One of the things at the top of most every local official's wishlist is a greater emphasis on city beautification and upkeep. A movement to revitalize the downtown area began last summer, and the city is hoping to receive some funds from a $950,000 state grant application to start the formal process of repairing sidewalks, preserving Journal Street and updating city streetlights, among other things.

However, even if the city receives a smaller dollar amount than is expected, work will still be done to improve downtown.

"Regardless of the outcome of the grant, we'll still be taking steps to make changes in the way downtown appears and to make it more friendly to come in and shop," said City Administrator Bob Flanders.

In November, the Thomson City Council announced that they would be stepping up code enforcement throughout the city, making sure that residents keep their property looking good. And the city looks to continue in ensuring that residents are maintaining their property.

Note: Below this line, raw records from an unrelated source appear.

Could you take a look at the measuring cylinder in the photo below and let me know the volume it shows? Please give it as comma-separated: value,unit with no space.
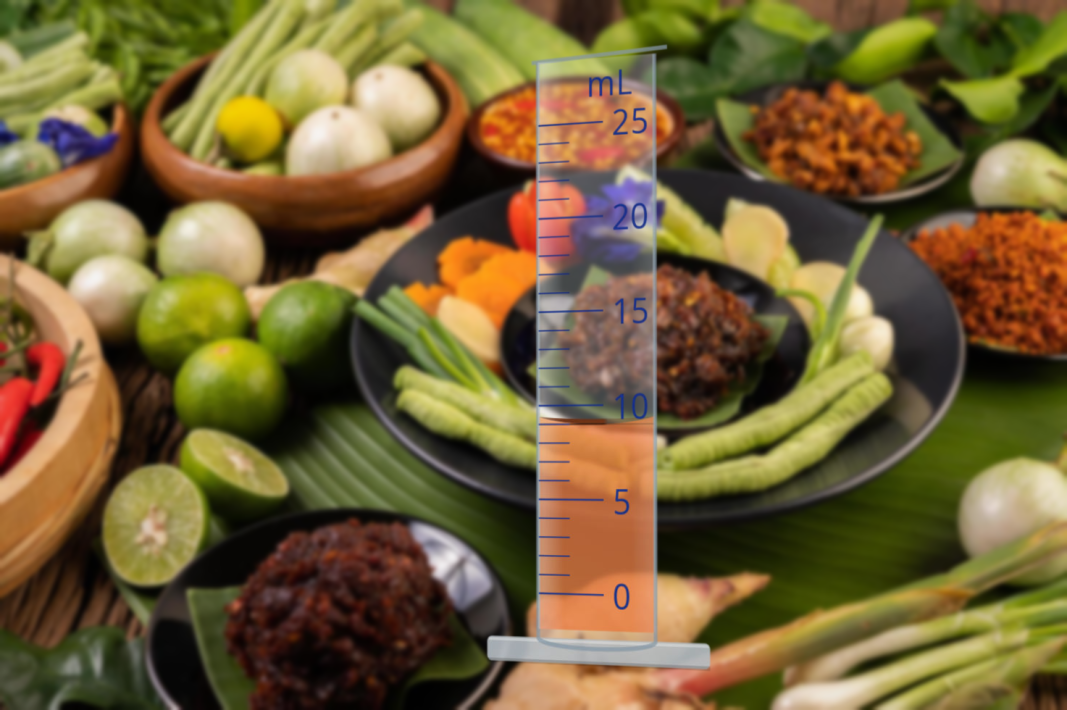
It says 9,mL
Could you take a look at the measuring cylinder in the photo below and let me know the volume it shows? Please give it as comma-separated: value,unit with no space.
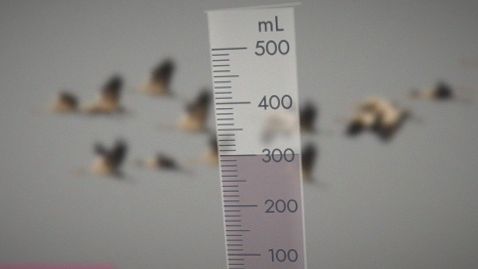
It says 300,mL
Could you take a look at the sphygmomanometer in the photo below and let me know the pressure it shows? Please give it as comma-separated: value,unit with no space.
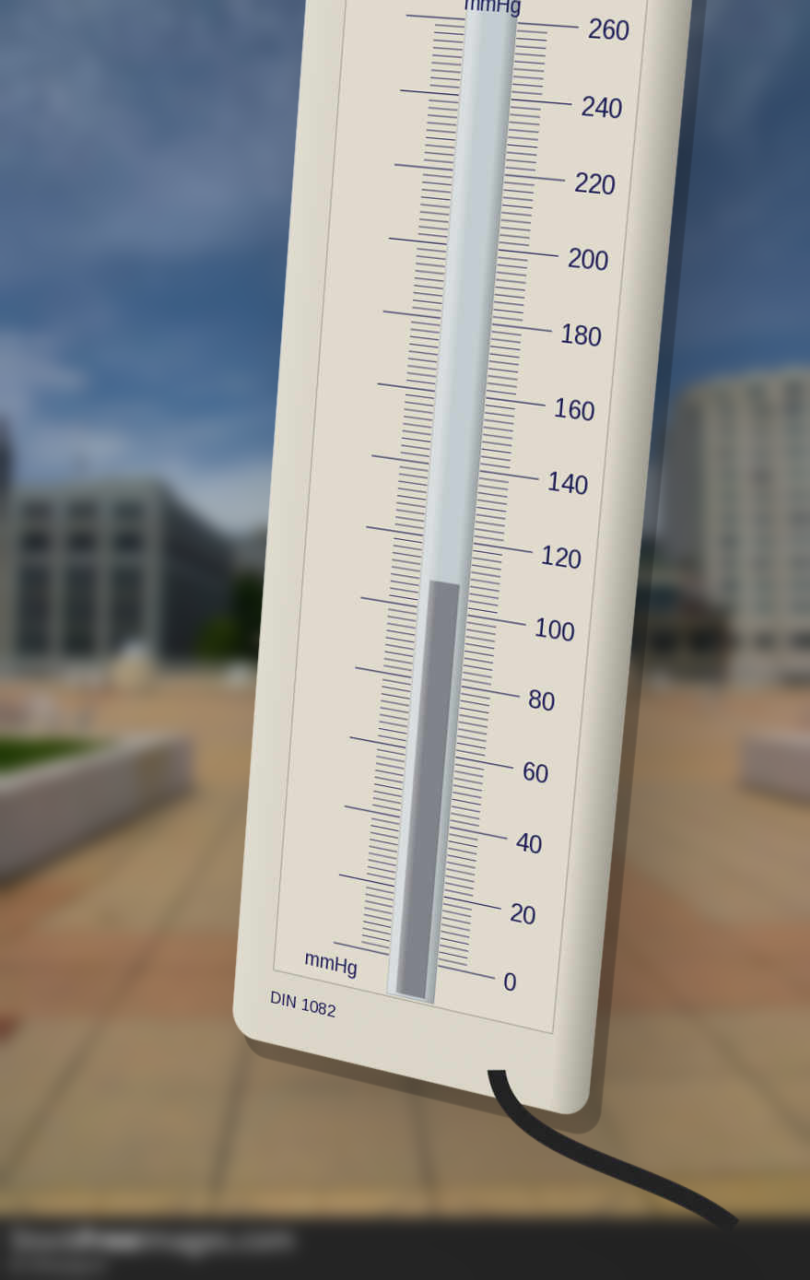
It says 108,mmHg
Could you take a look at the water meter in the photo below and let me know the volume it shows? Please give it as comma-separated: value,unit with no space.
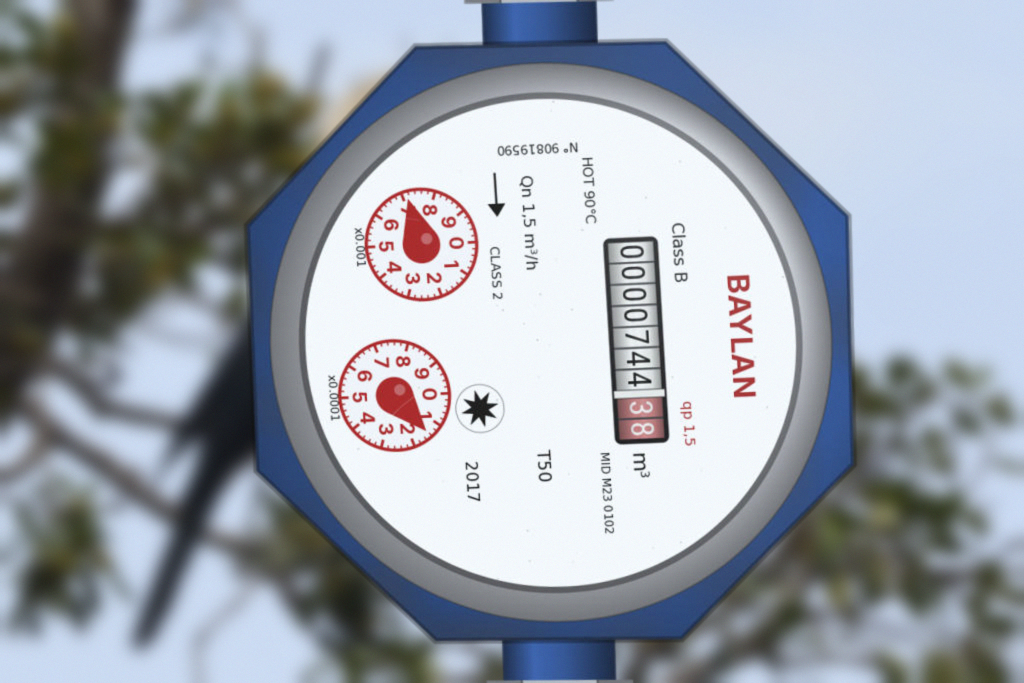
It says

"In the forthcoming year the city of Thomson will place a major emphasis on code enforcement for empty residential and commercial dwelling units and unsightly lots, the removal of loose tires, and the policing of grocery carts from various places around town that are strewn haphazardly," said Mr. Flanders. "We're looking at property owners to act more responsibly and be aware of how they're impacting their neighbors."

Mr. Flanders also said that he expects preliminary work to begin on the placement of the joint city and county complex.

Mayor Bob Knox said that the city will be looking at expanding its city limits in 2004 as part of a way both to stimulate and maintain growth.

"We've gotten a little behind in expanding the city limits," he said. "Growth occurs, but you've got to keep growth. What's happened now is that growth has sort of hopped over city limits, and if you're not careful your city can become stifled and not be able to grow as any other community or organism should continue to grow."

Other items in the queue for 2004 are various water and sewer upgrades and expansions, the addition of several new hangars at the Thomson-McDuffie Regional Airport and updating the Thomson-McDuffie County website.